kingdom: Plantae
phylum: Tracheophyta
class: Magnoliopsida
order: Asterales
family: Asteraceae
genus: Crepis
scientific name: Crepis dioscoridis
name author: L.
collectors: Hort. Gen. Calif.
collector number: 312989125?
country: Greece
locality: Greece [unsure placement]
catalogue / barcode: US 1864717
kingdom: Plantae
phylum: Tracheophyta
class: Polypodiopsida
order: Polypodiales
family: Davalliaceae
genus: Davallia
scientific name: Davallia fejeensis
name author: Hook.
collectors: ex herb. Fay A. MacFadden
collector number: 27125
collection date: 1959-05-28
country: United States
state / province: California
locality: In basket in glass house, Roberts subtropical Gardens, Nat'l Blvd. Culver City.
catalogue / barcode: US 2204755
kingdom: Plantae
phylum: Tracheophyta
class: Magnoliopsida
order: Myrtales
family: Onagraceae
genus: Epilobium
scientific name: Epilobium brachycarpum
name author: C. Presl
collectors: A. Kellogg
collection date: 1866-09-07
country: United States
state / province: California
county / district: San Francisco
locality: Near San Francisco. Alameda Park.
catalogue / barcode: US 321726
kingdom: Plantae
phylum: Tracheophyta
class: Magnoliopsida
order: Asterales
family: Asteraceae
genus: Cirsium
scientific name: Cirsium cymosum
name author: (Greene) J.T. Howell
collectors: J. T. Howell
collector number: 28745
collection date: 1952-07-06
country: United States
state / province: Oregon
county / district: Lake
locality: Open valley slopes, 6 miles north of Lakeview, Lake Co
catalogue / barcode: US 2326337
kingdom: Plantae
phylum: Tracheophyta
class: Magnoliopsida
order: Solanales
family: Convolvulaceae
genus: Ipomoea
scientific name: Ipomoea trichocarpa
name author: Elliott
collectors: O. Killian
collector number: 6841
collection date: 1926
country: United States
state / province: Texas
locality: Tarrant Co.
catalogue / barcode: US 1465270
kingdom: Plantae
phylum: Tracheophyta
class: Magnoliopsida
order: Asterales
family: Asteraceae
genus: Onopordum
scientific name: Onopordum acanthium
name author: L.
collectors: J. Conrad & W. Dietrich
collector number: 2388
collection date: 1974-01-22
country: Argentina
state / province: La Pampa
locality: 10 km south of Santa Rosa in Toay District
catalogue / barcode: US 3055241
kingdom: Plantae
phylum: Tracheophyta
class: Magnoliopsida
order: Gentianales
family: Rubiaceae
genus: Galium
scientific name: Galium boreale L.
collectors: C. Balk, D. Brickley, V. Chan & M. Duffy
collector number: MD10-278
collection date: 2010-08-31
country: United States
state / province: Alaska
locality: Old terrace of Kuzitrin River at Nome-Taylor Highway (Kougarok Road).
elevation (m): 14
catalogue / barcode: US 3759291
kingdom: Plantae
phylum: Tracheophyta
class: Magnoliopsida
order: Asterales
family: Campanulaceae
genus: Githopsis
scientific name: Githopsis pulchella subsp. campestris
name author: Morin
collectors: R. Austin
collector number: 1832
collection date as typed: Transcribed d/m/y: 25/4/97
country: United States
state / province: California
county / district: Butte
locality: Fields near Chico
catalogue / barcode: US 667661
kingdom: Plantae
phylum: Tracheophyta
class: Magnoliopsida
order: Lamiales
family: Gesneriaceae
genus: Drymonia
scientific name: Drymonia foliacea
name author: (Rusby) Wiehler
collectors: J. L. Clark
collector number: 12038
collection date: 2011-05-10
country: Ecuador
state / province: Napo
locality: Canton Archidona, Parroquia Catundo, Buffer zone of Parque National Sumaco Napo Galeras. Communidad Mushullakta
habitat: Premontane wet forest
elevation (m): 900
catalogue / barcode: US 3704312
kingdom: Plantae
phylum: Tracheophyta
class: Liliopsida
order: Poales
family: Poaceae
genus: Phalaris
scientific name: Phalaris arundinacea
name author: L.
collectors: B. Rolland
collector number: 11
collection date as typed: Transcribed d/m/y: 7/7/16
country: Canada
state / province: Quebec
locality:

• [TASK]: Put the data from the line containing "collection date as typed: Transcribed d/m/y: 25/4/97" through the end, inclusive, into a JSON list of strings with one string per line. Leave out any blank lines.

• [OUTPUT OF THE TASK]:
[
  "collection date as typed: Transcribed d/m/y: 25/4/97",
  "country: United States",
  "state / province: California",
  "county / district: Butte",
  "locality: Fields near Chico",
  "catalogue / barcode: US 667661",
  "kingdom: Plantae",
  "phylum: Tracheophyta",
  "class: Magnoliopsida",
  "order: Lamiales",
  "family: Gesneriaceae",
  "genus: Drymonia",
  "scientific name: Drymonia foliacea",
  "name author: (Rusby) Wiehler",
  "collectors: J. L. Clark",
  "collector number: 12038",
  "collection date: 2011-05-10",
  "country: Ecuador",
  "state / province: Napo",
  "locality: Canton Archidona, Parroquia Catundo, Buffer zone of Parque National Sumaco Napo Galeras. Communidad Mushullakta",
  "habitat: Premontane wet forest",
  "elevation (m): 900",
  "catalogue / barcode: US 3704312",
  "kingdom: Plantae",
  "phylum: Tracheophyta",
  "class: Liliopsida",
  "order: Poales",
  "family: Poaceae",
  "genus: Phalaris",
  "scientific name: Phalaris arundinacea",
  "name author: L.",
  "collectors: B. Rolland",
  "collector number: 11",
  "collection date as typed: Transcribed d/m/y: 7/7/16",
  "country: Canada",
  "state / province: Quebec",
  "locality:"
]